__Exercise__
Would you print out all of the data exactly and keep the pictures out of it?
────────────────
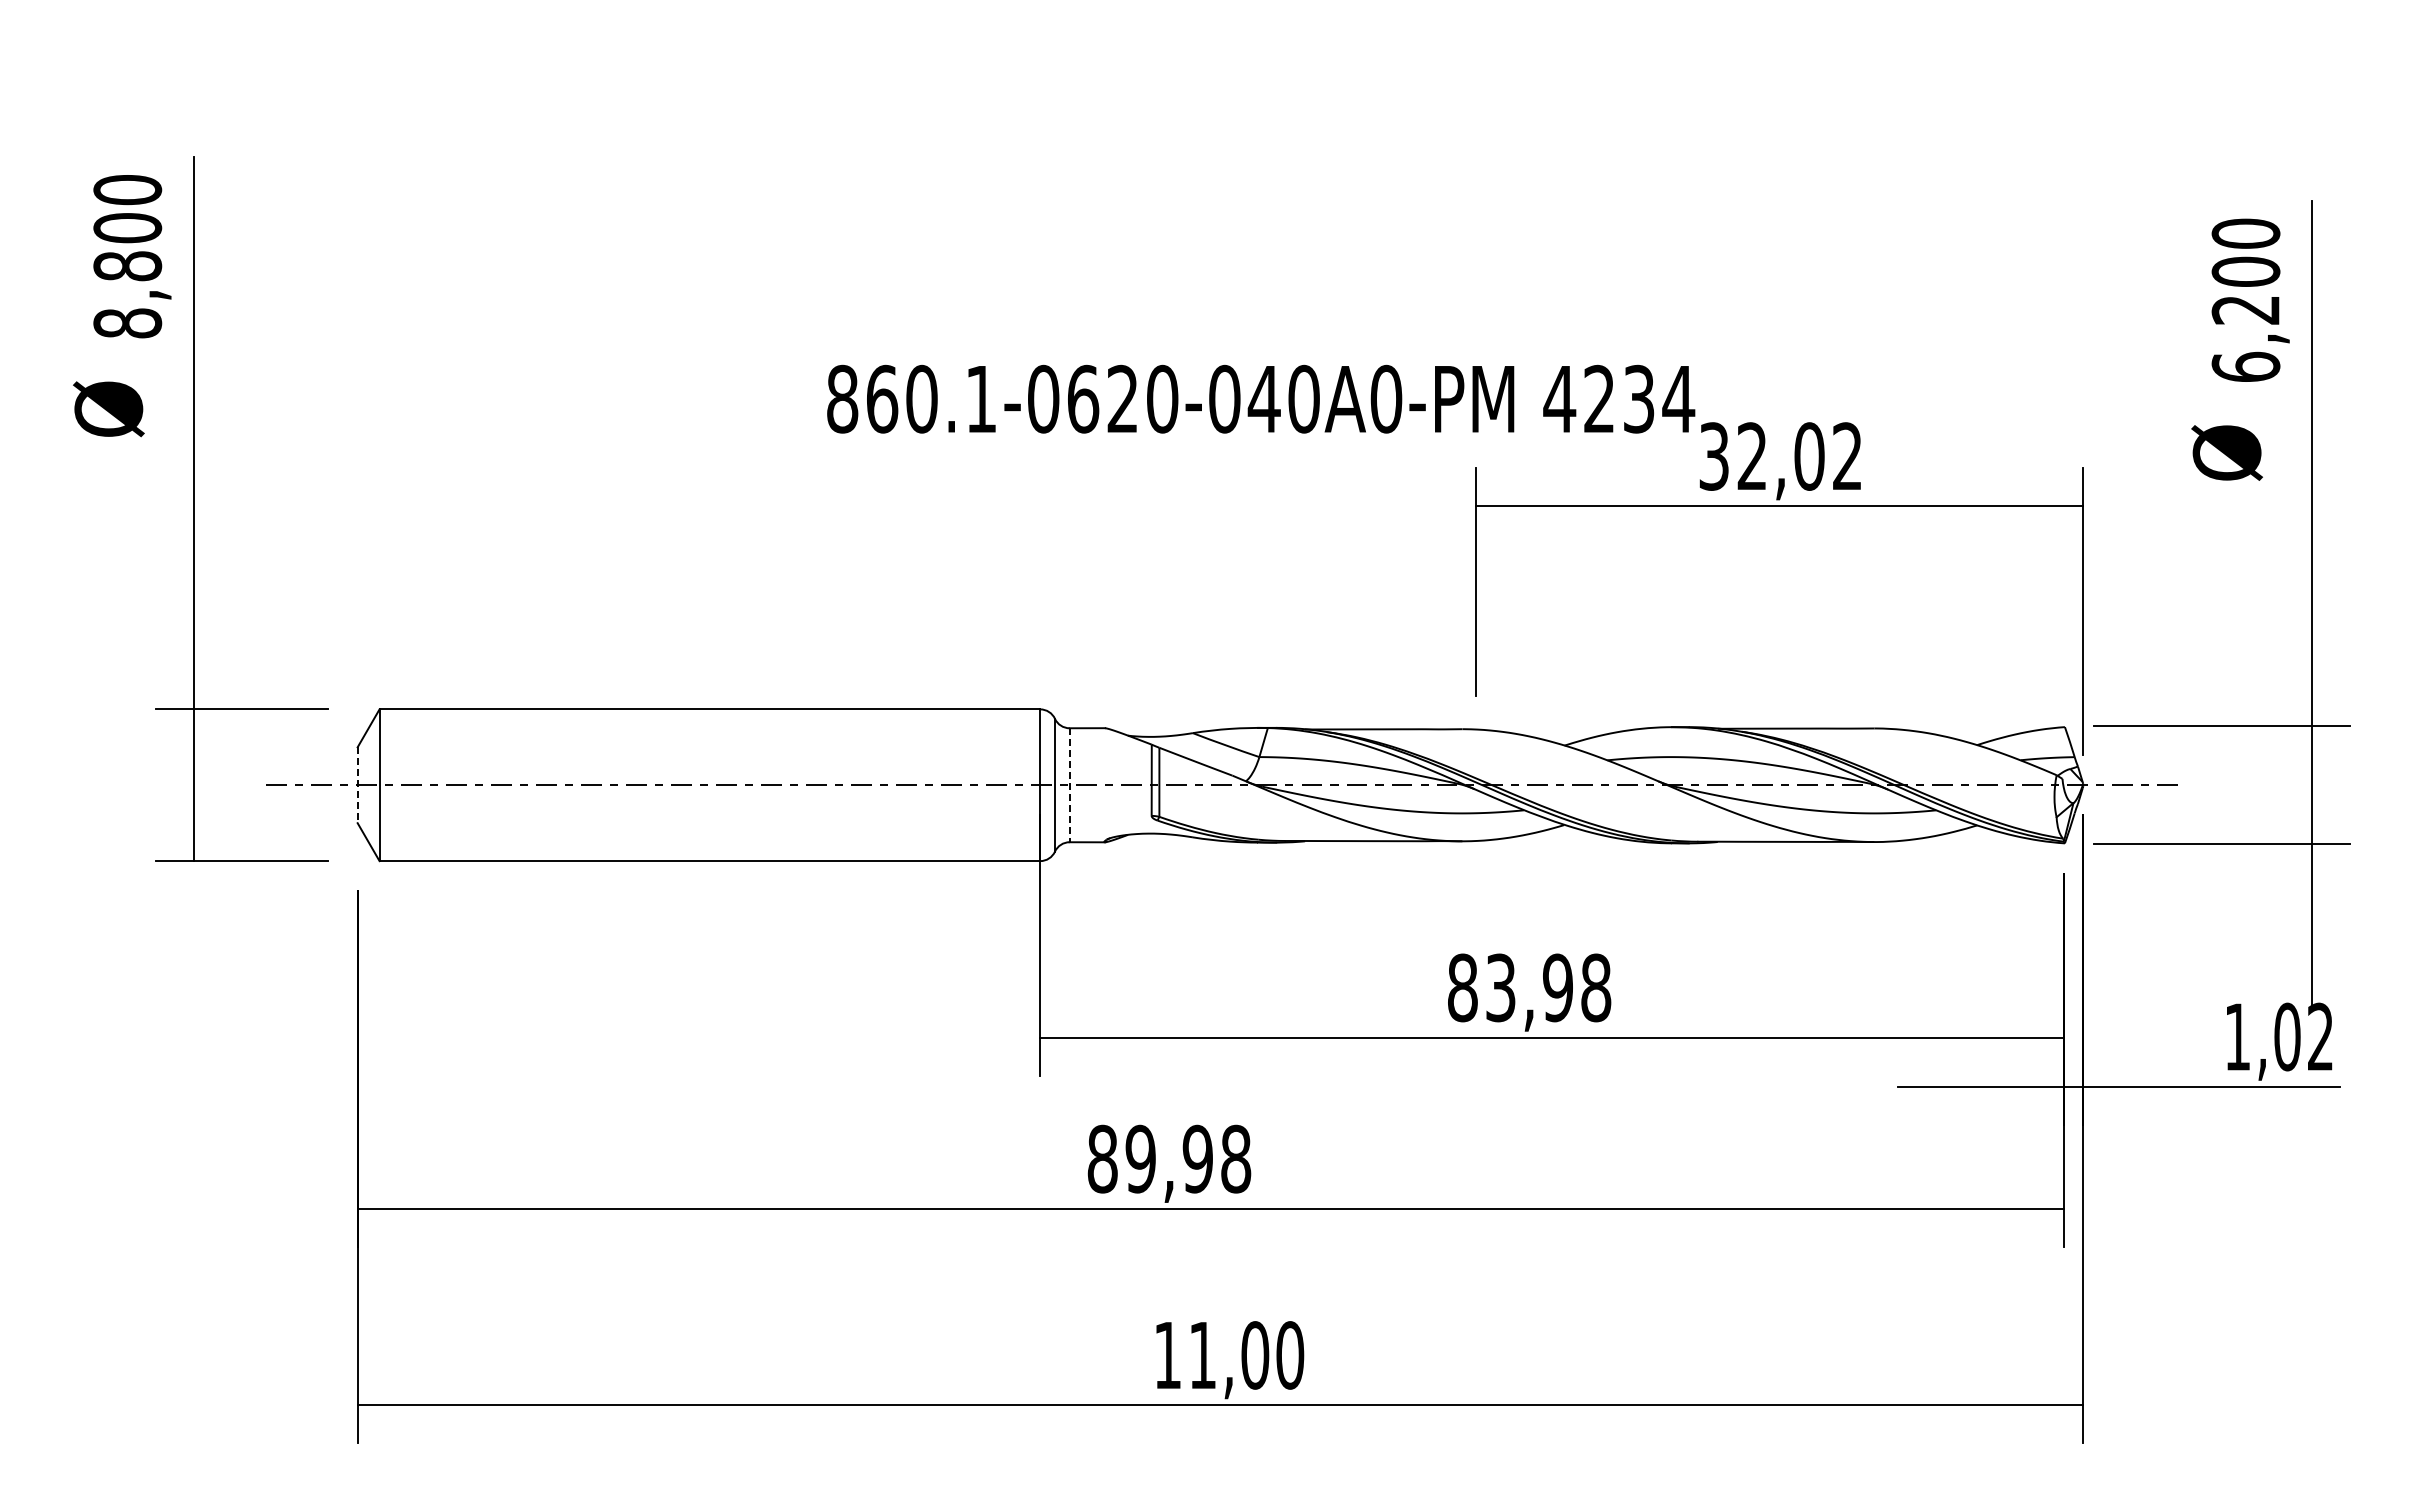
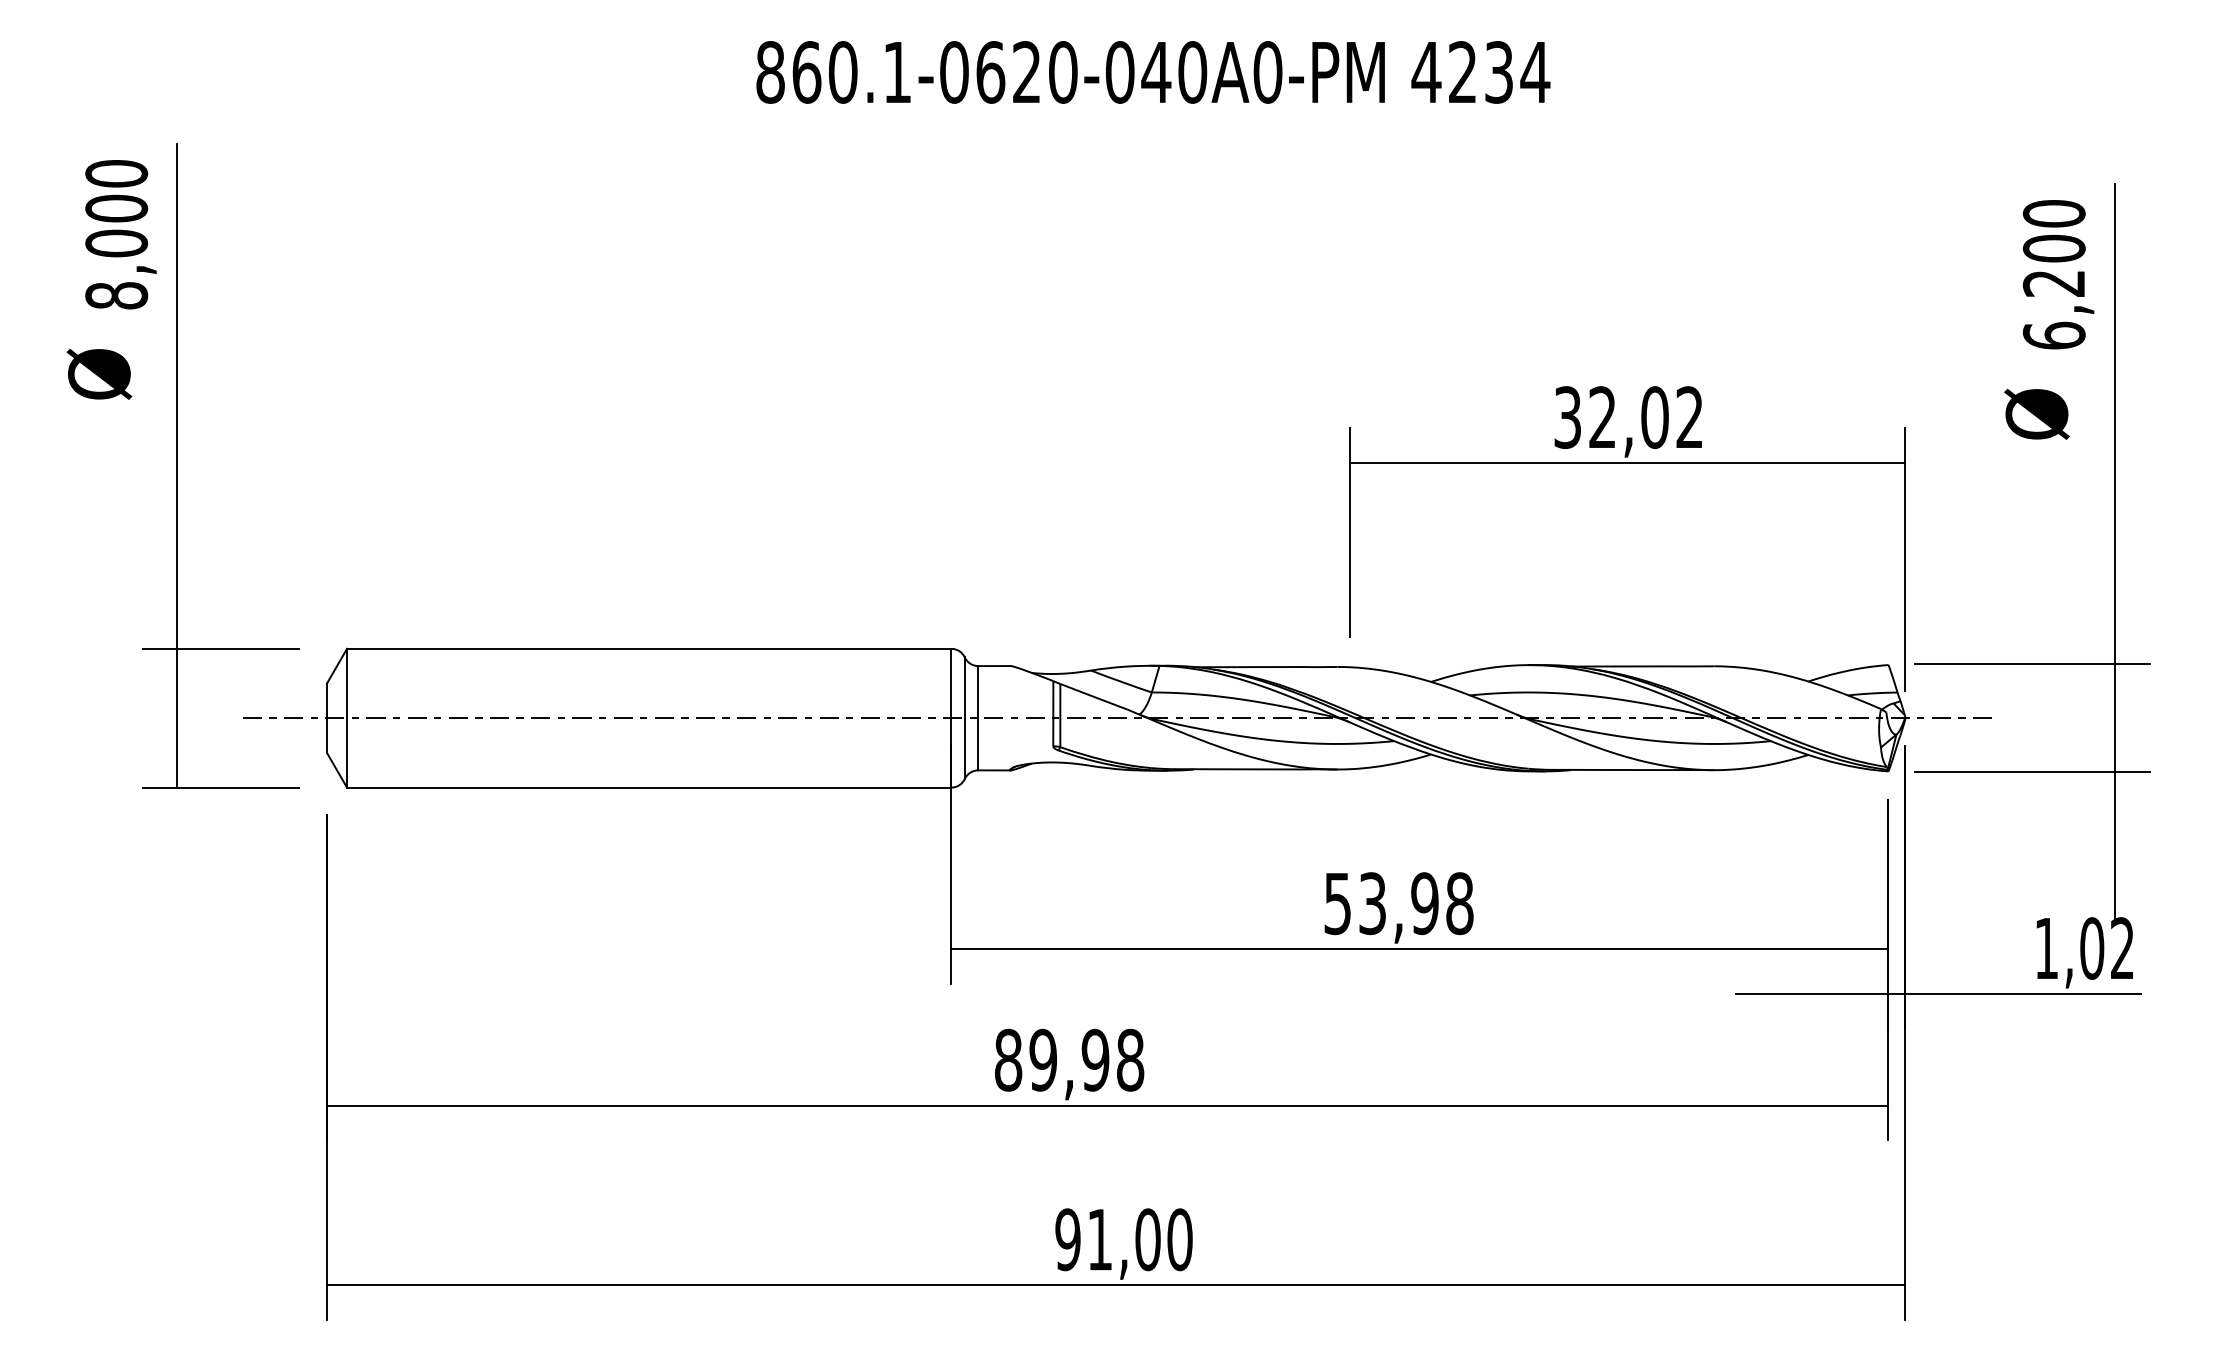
text: (127, 266) -> (116, 243), 8,800 -> 8,000
text: (1261, 398) -> (1153, 71), moved
line: (357, 785) -> (326, 718), dashed -> solid
line: (1069, 785) -> (978, 718), dashed -> solid
text: (1462, 987) -> (1337, 903), 83,98 -> 53,98
text: (1167, 1355) -> (1067, 1239), 11,00 -> 91,00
────────────────
__Result of the exercise__
text: (127, 266) -> (116, 243), 8,800 -> 8,000
text: (1261, 398) -> (1153, 71), moved
line: (357, 785) -> (326, 718), dashed -> solid
line: (1069, 785) -> (978, 718), dashed -> solid
text: (1462, 987) -> (1337, 903), 83,98 -> 53,98
text: (1167, 1355) -> (1067, 1239), 11,00 -> 91,00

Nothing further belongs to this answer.